#### [Texto do exercício]
---

Como voto consciente entendamos a escolha qualificada e desinteressada
do candidato e da candidata cujas ações o revelam e a revelam comprometido ou
comprometida com as questões da coletividade, com os interesses da população.
Nas seções seguintes e em conteúdos sequenciais, apresento alguns
fatores nos quais verifico impedimentos ao voto consciente e até a sua
impossibilidade para muitos e muitas eleitoras e eleitores. Um desses fatores é
a ética disseminada em nossa sociedade. A ética voltada para interesses
particulares em vez dos coletivos e que influencia a ética política.
Concluo afirmando que essa ética situa os eleitores e as eleitoras de diferentes graus de escolarização no mesmo formato de voto definido muitas vezes mais por interesse particular do que pela consciência do interesse público. Veja a seguir.
VOTO CONSCIENTE ENTRE PESSOAS ESCOLARIZADAS: ATÉ QUE PONTO É POSSÍVEL?
Em nossa sociedade se construiu nos movimentos de luta por educação um discurso
pelo qual os governantes não investiam ou investem em educação porque querem o
povo analfabeto para melhor manobrá-lo e o submeter às suas regras.
A esse discurso subjaz um entendimento comum de que as pessoas mais escolarizadas
seriam mais esclarecidas e menos suscetíveis à submissão. Assim, estariam mais
aptas a votarem de forma mais consciente do que as menos escolarizadas. De
forma contrária, as pessoas menos escolarizadas seriam mais submissas porque
menos esclarecidas; logo, menos capacitadas para o voto consciente.
Considerando então que grande parte dos eleitores e eleitoras esteja
entre as pessoas menos escolarizadas, esse entendimento sugere que essas
pessoas seriam de certa forma responsáveis pela manutenção das estruturas de
poder. Isto porque não disporiam do voto consciente pelo qual poderíamos
escolher representantes comprometidas e comprometidos com o interesse público e
com possíveis mudanças.

---

#### [Linhas da tarefa]
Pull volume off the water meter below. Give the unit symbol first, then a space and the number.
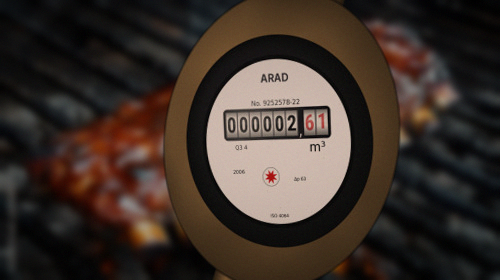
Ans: m³ 2.61
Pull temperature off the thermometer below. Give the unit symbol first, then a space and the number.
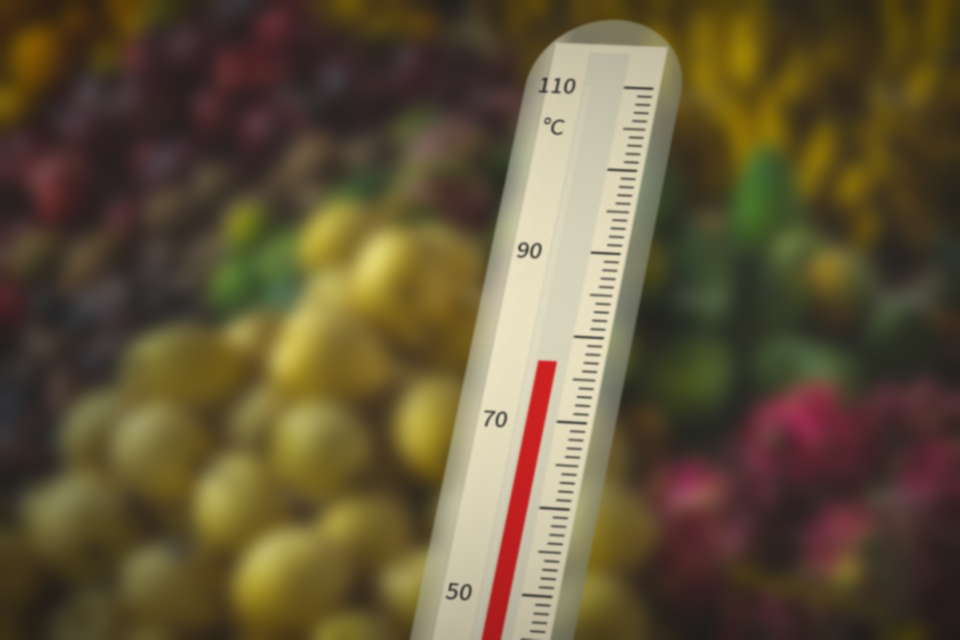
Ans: °C 77
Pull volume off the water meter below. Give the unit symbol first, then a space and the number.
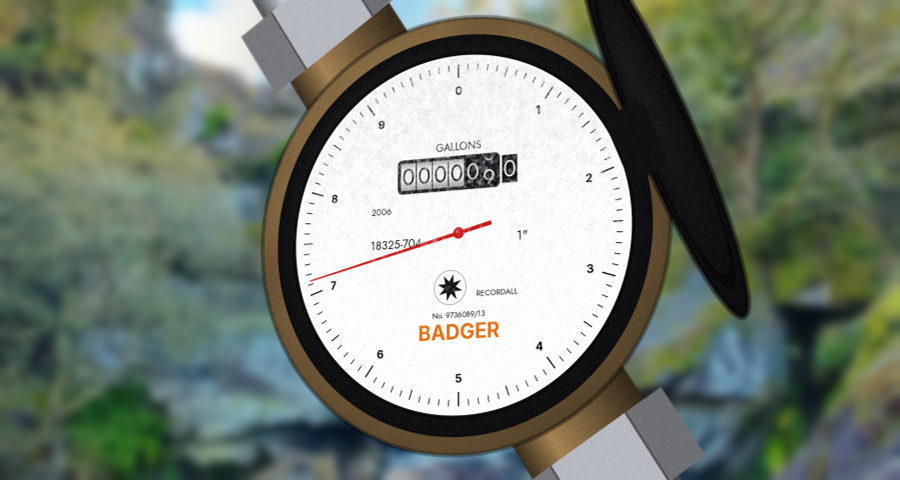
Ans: gal 87.1
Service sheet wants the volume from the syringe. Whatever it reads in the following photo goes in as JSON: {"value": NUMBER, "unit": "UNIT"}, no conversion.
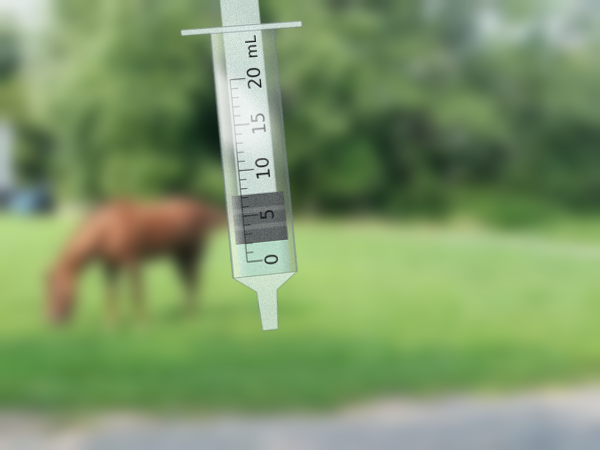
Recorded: {"value": 2, "unit": "mL"}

---

#### [Perguntas a responder]
(1) Transcreva fielmente todas as linhas sobre leituras de hidrômetro, termômetro e seringa, omitindo as imagens.
(2) Prossiga o texto sobre o voto consciente a partir do ponto em que ele se encerra.

#### [Respostas por tarefa]
(1)
Pull volume off the water meter below. Give the unit symbol first, then a space and the number.
Ans: m³ 2.61
Pull temperature off the thermometer below. Give the unit symbol first, then a space and the number.
Ans: °C 77
Pull volume off the water meter below. Give the unit symbol first, then a space and the number.
Ans: gal 87.1
Service sheet wants the volume from the syringe. Whatever it reads in the following photo goes in as JSON: {"value": NUMBER, "unit": "UNIT"}, no conversion.
Recorded: {"value": 2, "unit": "mL"}

(2)
Considero esse entendimento inquestionável em relação à ampliação da
compreensão de mundo que a educação escolar proporciona. Teoricamente, as
pessoas mais escolarizadas estão mais aptas a votar com consciência e com mais
chances de acertar na escolha em decorrência do seu voto qualificado. Estão em
melhores condições de conhecer as diversas situações do jogo político e melhor
avaliar os candidatos e as candidatas antes de definir o seu voto.
Mas em se considerando a nossa ética
política, as leis eleitorais, as ideologias partidárias e a alienação que
nos atravessa por praticamente todos os lados, a possibilidade do voto
consciente se torna bastante questionável, muito duvidoso e até impossível para
muitos eleitores e muitas eleitoras. E não apenas para os e as de baixa
escolaridade; também para as pessoas com escolarização mais elevada, inclusive
de formação superior.
Por uma dessas razões, seja ela qual for, eleitores e eleitoras de
diferentes graus de escolarização podem não dispor do voto consciente na hora
de votar, tanto os pouco quanto os muito esclarecidos e esclarecidas.
Pela razão ética, em vez do voto consciente o que se efetiva muitas
vezes é o voto por interesse por vivenciarmos uma ética embasada em valores
particulares mais do que em valores coletivos que evidenciem a preocupação com
o outro.
Pelas leis eleitorais, estas não nos favorecem como eleitores e
eleitoras; logo, não contribuem com o voto consciente uma vez que apenas
legitimam o saber-fazer do sistema.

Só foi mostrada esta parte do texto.